Accessing Post Source
We are still working on getting this site set up, so source code for this post is not yet available. Check back soon and you’ll be able to find it linked here.
Looking back four years ago to the United States’s 2016 Presidential election, it can be easy to forget how confident people were that Trump couldn’t possibly win the race. With the 2020 election fast approaching, it is critical that we can understand what led to his victory and how that might influence the upcoming result. We will do this not by relying on speculation or political opinion, but by showcasing a data-driven regression model that we can use to reliably intuit the primary demographic and socio-economic factors that led to Trump’s victory. In doing this, we seek to answer two questions:
Despite his overall unpopularity, how did Trump pull off an election victory?
Why did this come as such a surprise?
How Trump Won (and Lost)
A Brief Introduction to the Electoral College
The Electoral College is the United State’s electoral system, which allocates each of its 50 states plus DC a set number of votes, loosely (though not exactly) based on their populations. The winner of the plurality vote in each state receives that state’s full number of college votes (with the exception of Maine and Nebraska).
To address our first question, despite losing the national popular vote, Trump was returned as president in 2016 by the electoral college. That is, despite having less votes overall, the states that he did win were such that he ended up with more college votes allocated to him than Clinton did, and so claimed his victory.
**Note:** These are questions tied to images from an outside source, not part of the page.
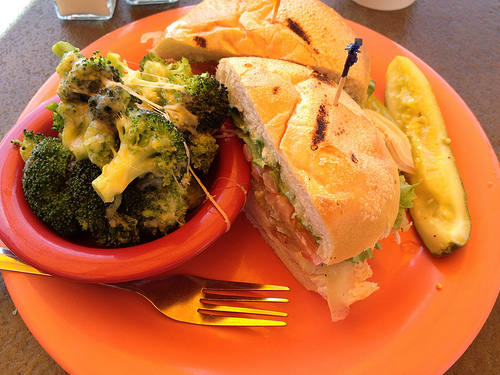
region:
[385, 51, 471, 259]
long dill pickle spear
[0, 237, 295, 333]
silver color dinner fork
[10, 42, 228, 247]
broccoli covered in cheese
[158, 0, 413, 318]
Turkey club sandwhich with mayo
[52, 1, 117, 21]
glass white salt shaker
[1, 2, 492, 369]
orange ceramic dinner plate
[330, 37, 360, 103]
toothpick with blue wrapped top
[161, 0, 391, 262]
grilled kaiser dinner roll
This is intuitive when we see that Clinton won heavily in large states, such as California (by a wide 30% margin), giving her 55 college votes, whilst Trump won by less than a percent in Michigan, Pennsylvania, and Wisconsin, as well as taking Florida by 1.2%, winning him 75 college votes for these alone. These small wins count for far more than Clinton blowing Trump away in California, since a state victory leads to the same amount of college votes regardless of the margin.
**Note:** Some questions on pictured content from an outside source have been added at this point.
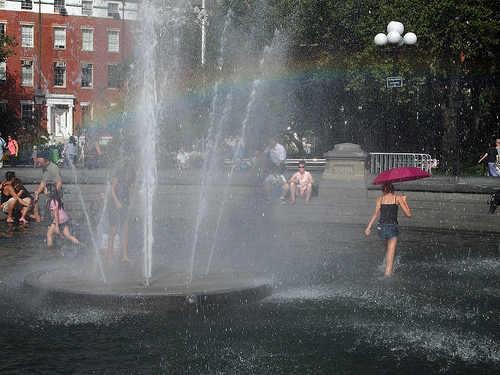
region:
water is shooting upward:
[28, 7, 300, 304]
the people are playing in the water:
[0, 150, 463, 294]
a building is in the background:
[2, 40, 184, 157]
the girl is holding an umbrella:
[358, 161, 440, 290]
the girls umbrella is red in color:
[370, 164, 447, 203]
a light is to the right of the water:
[372, 22, 435, 186]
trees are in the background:
[189, 8, 477, 163]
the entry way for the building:
[43, 93, 76, 146]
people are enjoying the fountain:
[16, 179, 496, 366]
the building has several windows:
[12, 6, 163, 110]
Since this system is so state-centric, we can pinpoint exactly where Trump won electoral votes that in turn won him the election. There were only six states that changed party, all switching from voting Obama to voting Trump. This can be shown on an electoral map of the US. All states which voted Republican in 2012 and 2016 are in red, whilst blue denotes the same for the Democrats. Greyed states are those which voted Obama, then Trump. Effectively, these 6 states decided the president.
Incredibly, of these 6 states, 4 of them were won by a percent or less. In the others—Ohio and Iowa—Trump saw a huge swing his way, winning both by close to 10%.
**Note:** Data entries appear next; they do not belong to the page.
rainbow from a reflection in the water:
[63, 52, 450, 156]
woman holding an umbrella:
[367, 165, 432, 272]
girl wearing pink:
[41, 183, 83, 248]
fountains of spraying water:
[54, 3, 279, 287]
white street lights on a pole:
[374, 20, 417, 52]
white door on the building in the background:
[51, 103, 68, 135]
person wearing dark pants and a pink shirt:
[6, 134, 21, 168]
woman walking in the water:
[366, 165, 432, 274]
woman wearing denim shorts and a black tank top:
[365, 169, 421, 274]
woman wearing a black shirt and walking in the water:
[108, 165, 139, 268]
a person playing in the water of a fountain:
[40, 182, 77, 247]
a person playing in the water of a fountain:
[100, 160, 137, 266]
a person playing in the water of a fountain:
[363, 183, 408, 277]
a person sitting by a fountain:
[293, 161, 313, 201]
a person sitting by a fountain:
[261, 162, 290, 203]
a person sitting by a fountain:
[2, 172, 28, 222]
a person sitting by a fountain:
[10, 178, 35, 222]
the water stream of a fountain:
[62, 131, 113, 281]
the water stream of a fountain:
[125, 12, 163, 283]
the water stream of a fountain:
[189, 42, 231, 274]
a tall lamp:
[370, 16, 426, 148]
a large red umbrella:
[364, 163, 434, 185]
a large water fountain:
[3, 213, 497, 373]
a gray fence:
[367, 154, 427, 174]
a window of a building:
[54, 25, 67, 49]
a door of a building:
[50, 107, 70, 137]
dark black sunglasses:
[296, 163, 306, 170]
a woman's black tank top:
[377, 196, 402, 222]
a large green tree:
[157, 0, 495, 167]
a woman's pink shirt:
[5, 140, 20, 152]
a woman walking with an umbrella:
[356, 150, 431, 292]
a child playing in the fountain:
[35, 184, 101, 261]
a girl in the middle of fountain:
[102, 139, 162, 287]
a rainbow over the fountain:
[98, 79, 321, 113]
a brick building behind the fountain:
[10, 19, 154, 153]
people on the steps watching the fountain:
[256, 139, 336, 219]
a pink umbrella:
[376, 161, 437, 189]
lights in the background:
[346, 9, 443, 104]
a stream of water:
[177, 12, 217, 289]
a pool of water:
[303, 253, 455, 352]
Aside from these margins, the other crucial thing to note is the geographical proximity of 5 of these states. Broadly, these are all part of the midwest, and make up a region known as the “rust belt”. These used to be manufacturing powerhouses of the US, are largely white, and (owing to the US’s departure from a manufacturing economy) have rising unemployment. One of the key outcomes of this project is to demonstrate that Trump’s departure from typical Republican vote shares gave him the perfect coalition of states to win the White House without needing the national popular vote. To understand exactly how these states shot him to victory, we’ll need a statistical model to help us grapple with the complexities of election dynamics.
You will likely notice the outlying state of Utah, coloured purple. We explain the cause of this deviation in our section on model outliers.
Modelling the Problem
In order to understand what led to Trump’s victory, we needed to develop a model that can capture the complex relationships between voter attributes and election outcomes. After trawling the web for relevant data sources, we ended up with enough fine-grained data to model the problem at a county level. This included demographic and socio-economic breakdowns for each county, as well as the presidential election vote counts for the years 2008, 2012, and 2016.
We took this data and formed a model in which we aimed to predict, for each county, the difference in Republican vote share from 2008/2012 to 2016 based on the descriptors we had available. By inspecting the coefficients of this model, we would then be able to intuit the impact that various demographic and socio-economic factors had on Trump’s victory.
This framework of modeling is highly complex, with a large number of correlated inputs and two correlated outputs (the 2008/16 and 2012/16 differences). A naïve approach would be to fit a multivariate OLS model, but this would almost certainly suffer from multicolinearity. This is a phenomenon in linear modelling that occurs when combinations of predictions are highly correlated with others. This can have a severe impact on our regression coefficients, making it near impossible to determine which factors actually influenced the outcome.
A common workaround is to implement principal component regression (PCR), which prevents multicolinearity by first projecting the input predictors to a lower dimensional space in which all variables are orthogonal. This method still has its drawbacks, however; namely, the projection is chosen to maximise variance in the predictor space only, not taking into account which combinations of predictors are actually good for predicting. This could easily lead to scenarios in which valuable input variables are discarded in the projection because they don’t express much variance.
To combat this issue, we decided to use a slightly more complex model known as partial least squares (PLS) regression. This is a model used heavily in cheminformatics and signal processing for its ability to robustly handle highly-correlated predictors and responses without sacrificing predictive accuracy. The model is trained using a simple interative procedure, resulting in standardized coefficients, giving the predicted impact of each input factor on the response. In our case, we can use these coefficients to understand which demographic and socio-economic factors had the largest impact in Trump’s victory.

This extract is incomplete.